- Cosa fare:
Stabilisci se ciascuna delle affermazioni seguenti concorda con il brano sul nonno. Rispondi sì o no e cita tra virgolette le parole del brano che lo decidono.
1. Il nonno fumava tre pacchetti di Kim al giorno.
2. Chi scrive crede che tra morti e vivi possa esserci un contatto.
3. Il nonno smise di fumare negli anni Novanta.

- Brano da leggere:
= = = =

Ho sentito mio nonno tossire

Non credo nella vita dopo la morte e non credo che tra morti e vivi ci possa essere un rapporto, un contatto, una connessione.Eppure all’alba, evidentemente ancora in dormiveglia, mi è sembrato di sentire il colpo di tosse che puntualmente, negli ultimi trent’anni, saliva da casa dei miei nonni fino alla mia, a scandire le mie notti di bambino, di adolescente e poi di uomo. Una tosse figlia di tre pacchetti al giorno di Kim fumati per decenni, senza soluzione di continuità, fino alla prima metà degli anni Ottanta. Poi nonno era riuscito a dire basta e a diventare, come prassi vuole per tutti i convertiti, un fanatico testimonial anti-fumo. Decisione saggia ma tardiva, visto che una tosse costante, stentorea, lo accompagnava nelle sue giornate come i rintocchi di una vecchia campana malandata che rintoccava a ricordare lo scorrere del tempo e, chissà, anche la caducità dell’esistenza.

= = = =

- Materiale fornito:
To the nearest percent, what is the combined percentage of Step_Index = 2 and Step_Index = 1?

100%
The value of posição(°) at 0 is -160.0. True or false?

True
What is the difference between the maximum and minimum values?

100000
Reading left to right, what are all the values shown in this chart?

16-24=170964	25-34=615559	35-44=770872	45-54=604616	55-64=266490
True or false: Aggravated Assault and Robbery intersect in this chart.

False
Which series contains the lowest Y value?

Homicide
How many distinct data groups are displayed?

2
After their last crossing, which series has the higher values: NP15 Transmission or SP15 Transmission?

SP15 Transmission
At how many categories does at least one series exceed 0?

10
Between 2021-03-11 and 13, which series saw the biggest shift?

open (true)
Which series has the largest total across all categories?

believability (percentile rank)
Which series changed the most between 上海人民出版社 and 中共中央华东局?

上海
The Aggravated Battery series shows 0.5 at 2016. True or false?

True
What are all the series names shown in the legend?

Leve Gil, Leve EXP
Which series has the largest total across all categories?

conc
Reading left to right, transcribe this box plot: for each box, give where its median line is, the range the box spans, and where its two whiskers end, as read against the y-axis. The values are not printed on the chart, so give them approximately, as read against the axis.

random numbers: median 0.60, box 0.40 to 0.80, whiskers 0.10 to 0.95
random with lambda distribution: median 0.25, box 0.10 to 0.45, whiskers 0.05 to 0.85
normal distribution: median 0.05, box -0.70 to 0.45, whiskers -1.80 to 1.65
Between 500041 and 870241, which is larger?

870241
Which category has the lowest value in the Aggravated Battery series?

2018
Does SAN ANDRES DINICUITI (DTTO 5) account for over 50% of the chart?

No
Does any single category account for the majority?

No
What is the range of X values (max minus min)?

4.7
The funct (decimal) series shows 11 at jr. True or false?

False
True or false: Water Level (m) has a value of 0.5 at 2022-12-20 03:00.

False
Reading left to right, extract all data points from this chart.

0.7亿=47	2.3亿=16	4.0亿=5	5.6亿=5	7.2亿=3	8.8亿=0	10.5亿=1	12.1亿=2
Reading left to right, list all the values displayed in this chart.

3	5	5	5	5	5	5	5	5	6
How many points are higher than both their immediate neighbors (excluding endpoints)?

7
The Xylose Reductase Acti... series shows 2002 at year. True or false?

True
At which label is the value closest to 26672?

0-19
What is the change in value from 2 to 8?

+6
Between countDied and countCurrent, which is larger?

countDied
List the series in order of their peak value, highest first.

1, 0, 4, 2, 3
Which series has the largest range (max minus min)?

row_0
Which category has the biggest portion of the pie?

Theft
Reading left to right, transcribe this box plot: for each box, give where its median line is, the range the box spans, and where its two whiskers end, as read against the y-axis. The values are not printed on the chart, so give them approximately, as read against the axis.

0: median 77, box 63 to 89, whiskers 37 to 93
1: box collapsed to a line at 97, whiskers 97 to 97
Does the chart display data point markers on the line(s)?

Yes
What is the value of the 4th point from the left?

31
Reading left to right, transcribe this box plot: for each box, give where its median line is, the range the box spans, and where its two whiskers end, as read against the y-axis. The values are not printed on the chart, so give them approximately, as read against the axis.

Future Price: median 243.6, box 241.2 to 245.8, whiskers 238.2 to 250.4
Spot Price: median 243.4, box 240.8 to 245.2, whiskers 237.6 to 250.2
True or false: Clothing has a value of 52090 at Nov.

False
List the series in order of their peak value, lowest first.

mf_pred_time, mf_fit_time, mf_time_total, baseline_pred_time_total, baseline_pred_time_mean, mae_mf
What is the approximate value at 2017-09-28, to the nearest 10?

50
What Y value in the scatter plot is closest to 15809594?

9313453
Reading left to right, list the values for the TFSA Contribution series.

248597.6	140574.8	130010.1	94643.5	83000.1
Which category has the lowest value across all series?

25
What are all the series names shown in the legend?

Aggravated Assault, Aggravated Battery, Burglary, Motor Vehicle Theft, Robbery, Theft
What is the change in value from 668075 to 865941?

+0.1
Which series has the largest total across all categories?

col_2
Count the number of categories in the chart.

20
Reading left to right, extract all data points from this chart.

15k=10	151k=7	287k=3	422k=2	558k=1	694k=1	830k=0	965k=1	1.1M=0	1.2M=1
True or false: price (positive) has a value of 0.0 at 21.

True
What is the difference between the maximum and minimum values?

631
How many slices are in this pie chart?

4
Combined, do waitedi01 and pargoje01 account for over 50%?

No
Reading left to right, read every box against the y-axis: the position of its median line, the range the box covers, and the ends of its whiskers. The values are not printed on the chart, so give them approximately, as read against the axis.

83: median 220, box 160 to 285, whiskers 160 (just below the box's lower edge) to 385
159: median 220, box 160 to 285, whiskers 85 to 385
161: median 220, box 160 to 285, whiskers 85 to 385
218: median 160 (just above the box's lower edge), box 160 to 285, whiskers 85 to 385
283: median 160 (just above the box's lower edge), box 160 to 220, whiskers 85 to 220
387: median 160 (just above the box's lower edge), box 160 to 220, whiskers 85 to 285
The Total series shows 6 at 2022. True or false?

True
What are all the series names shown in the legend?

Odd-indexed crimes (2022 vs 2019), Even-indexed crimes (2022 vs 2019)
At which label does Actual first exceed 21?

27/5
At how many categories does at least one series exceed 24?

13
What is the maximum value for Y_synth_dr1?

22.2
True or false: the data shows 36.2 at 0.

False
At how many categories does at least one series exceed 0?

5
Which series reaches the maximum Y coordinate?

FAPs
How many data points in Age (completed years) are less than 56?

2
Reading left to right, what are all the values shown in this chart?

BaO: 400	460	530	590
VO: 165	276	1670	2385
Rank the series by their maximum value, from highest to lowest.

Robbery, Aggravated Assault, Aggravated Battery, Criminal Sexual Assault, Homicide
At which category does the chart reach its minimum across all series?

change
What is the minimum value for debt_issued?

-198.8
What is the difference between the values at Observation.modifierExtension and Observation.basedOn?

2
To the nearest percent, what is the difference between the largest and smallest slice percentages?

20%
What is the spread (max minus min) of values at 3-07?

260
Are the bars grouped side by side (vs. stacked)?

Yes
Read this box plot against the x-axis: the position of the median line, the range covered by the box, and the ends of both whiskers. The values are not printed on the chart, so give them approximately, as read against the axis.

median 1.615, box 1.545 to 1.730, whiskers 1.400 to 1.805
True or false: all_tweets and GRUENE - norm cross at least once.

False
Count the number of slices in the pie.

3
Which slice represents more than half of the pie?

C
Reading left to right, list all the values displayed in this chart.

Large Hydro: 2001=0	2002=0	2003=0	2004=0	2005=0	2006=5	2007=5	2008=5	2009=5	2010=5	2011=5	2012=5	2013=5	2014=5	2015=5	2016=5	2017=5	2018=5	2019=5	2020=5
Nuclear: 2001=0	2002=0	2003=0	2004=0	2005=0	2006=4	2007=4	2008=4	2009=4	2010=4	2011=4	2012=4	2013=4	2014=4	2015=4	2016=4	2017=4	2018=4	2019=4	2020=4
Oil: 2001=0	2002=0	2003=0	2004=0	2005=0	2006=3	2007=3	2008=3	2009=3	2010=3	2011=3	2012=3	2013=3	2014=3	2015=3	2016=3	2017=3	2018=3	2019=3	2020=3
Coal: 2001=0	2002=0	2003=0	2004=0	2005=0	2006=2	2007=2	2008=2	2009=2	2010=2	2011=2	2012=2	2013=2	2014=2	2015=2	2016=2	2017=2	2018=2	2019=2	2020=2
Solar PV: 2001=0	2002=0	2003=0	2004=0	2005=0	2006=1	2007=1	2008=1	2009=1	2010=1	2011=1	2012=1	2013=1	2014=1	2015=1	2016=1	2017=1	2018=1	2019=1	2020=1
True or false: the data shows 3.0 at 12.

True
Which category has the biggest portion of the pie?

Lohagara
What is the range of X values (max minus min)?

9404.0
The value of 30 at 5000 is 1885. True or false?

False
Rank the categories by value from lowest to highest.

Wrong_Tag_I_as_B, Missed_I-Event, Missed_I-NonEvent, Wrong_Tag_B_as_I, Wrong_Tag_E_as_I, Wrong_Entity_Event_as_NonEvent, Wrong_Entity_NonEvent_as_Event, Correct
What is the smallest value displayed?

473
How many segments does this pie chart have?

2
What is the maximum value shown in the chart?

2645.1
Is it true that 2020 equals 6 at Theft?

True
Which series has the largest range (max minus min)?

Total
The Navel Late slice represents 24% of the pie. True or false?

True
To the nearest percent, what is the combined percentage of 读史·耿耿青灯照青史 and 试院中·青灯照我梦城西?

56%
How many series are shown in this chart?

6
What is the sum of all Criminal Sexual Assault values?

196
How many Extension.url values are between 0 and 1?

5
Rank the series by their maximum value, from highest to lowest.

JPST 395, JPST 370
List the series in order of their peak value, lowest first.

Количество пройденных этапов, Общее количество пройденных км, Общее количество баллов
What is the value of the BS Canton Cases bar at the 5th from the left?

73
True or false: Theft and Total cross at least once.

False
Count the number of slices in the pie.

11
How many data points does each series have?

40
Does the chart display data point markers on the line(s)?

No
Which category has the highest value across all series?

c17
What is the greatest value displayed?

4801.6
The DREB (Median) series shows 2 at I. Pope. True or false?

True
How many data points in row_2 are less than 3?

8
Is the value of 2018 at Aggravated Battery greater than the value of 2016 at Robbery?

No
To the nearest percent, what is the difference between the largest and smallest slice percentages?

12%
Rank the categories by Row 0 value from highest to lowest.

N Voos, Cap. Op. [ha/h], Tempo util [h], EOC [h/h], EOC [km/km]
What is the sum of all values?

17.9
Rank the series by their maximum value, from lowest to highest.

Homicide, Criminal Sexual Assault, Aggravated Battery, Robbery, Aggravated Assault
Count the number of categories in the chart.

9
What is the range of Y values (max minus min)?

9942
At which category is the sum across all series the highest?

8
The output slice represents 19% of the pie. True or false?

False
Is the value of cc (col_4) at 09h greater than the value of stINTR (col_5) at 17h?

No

= = = =

- Soluzione:
1. Sì: «tre pacchetti al giorno di Kim fumati per decenni»
2. No: «non credo che tra morti e vivi ci possa essere un rapporto, un contatto, una connessione»
3. No: «fino alla prima metà degli anni Ottanta. Poi nonno era riuscito a dire basta»